» Work required: Write out exactly the lines of the entries below from the one holding "SymPy is a library" to the one holding "based environment which", inclusive, and leave out all other lines.
:::
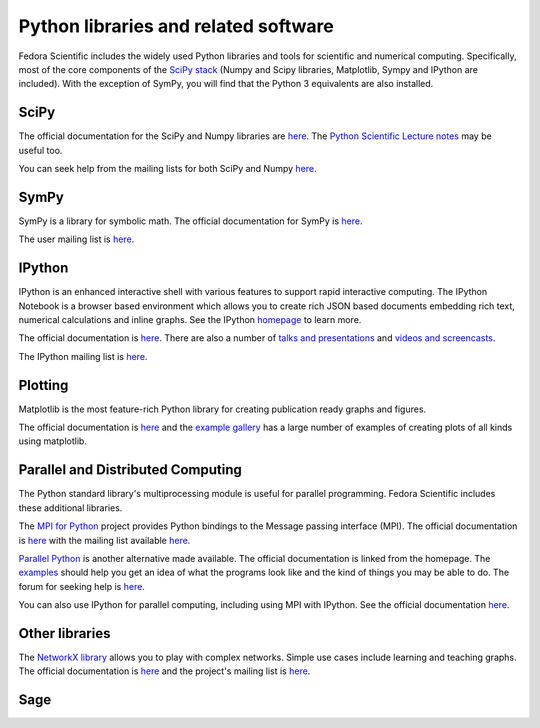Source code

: Python libraries and related software
-------------------------------------

Fedora Scientific includes the widely used Python libraries and
tools for scientific and numerical computing. Specifically, most of
the core components of the `SciPy stack
<http://www.scipy.org/about.html>`__  (Numpy and Scipy libraries,
Matplotlib, Sympy and IPython are included). With the exception of
SymPy, you will find that the Python 3 equivalents are also installed.

SciPy
=====

The official documentation for the SciPy and Numpy libraries are `here
<http://docs.scipy.org/doc/>`__. The `Python Scientific Lecture notes
<http://scipy-lectures.github.io/>`__ may be useful too. 

You can seek help from the mailing lists for both SciPy and Numpy
`here <http://www.scipy.org/scipylib/mailing-lists.html>`__. 

SymPy
=====

SymPy is a library for symbolic math. The official documentation for
SymPy is `here <http://docs.sympy.org>`__. 

The user mailing list is `here
<https://groups.google.com/forum/#!forum/sympy>`__. 

IPython
=======

IPython is an enhanced interactive shell with various features to
support rapid interactive computing. The IPython Notebook is a browser
based environment which allows you to create rich JSON based documents
embedding rich text, numerical calculations and inline graphs. See the
IPython `homepage <http://ipython.org/>`__ to learn more. 

The official documentation is `here
<http://ipython.org/documentation.html>`__. There are also a number of
`talks and presentations <http://ipython.org/presentation.html>`__ and
`videos and screencasts <http://ipython.org/videos.html#videos>`__. 

The IPython mailing list is `here
<http://mail.scipy.org/pipermail/ipython-dev/>`__.

Plotting
========

Matplotlib is the most feature-rich Python library for creating
publication ready graphs and figures.

The official documentation is `here
<http://matplotlib.org/contents.html>`__ and the `example gallery
<http://matplotlib.org/examples/index.html>`__ has a large number of
examples of creating plots of all kinds using matplotlib.

Parallel and Distributed Computing
==================================

The Python standard library's multiprocessing module is useful for
parallel programming. Fedora Scientific includes these additional
libraries.

The `MPI for Python <http://mpi4py.scipy.org/>`__ project provides
Python bindings to the Message passing interface (MPI). The official
documentation is `here
<http://mpi4py.scipy.org/docs/usrman/index.html>`__ with the mailing
list available `here <http://groups.google.com/group/mpi4py>`__. 

`Parallel Python <http://www.parallelpython.com/>`__ is another
alternative made available. The official documentation is linked from
the homepage. The `examples
<http://www.parallelpython.com/content/view/17/31/>`__ should help you
get an idea of what the programs look like and the kind of things you
may be able to do. The forum for seeking help is `here
<http://www.parallelpython.com/component/option,com_smf/Itemid,29/>`__. 

You can also use IPython for parallel computing, including using MPI with
IPython. See the official documentation `here
<http://ipython.org/ipython-doc/rel-1.1.0/parallel/index.html>`__.


Other libraries
===============

The `NetworkX library <http://networkx.github.io/>`__ allows you to play
with complex networks. Simple use cases include learning and teaching graphs.
The official documentation is `here <http://networkx.github.io/documentation.html>`__
and the project's mailing list is `here <http://groups.google.com/group/networkx-discuss/>`__.

Sage
====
:::
» Task output:
SymPy is a library for symbolic math. The official documentation for
SymPy is `here <http://docs.sympy.org>`__. 

The user mailing list is `here
<https://groups.google.com/forum/#!forum/sympy>`__. 

IPython
=======

IPython is an enhanced interactive shell with various features to
support rapid interactive computing. The IPython Notebook is a browser
based environment which allows you to create rich JSON based documents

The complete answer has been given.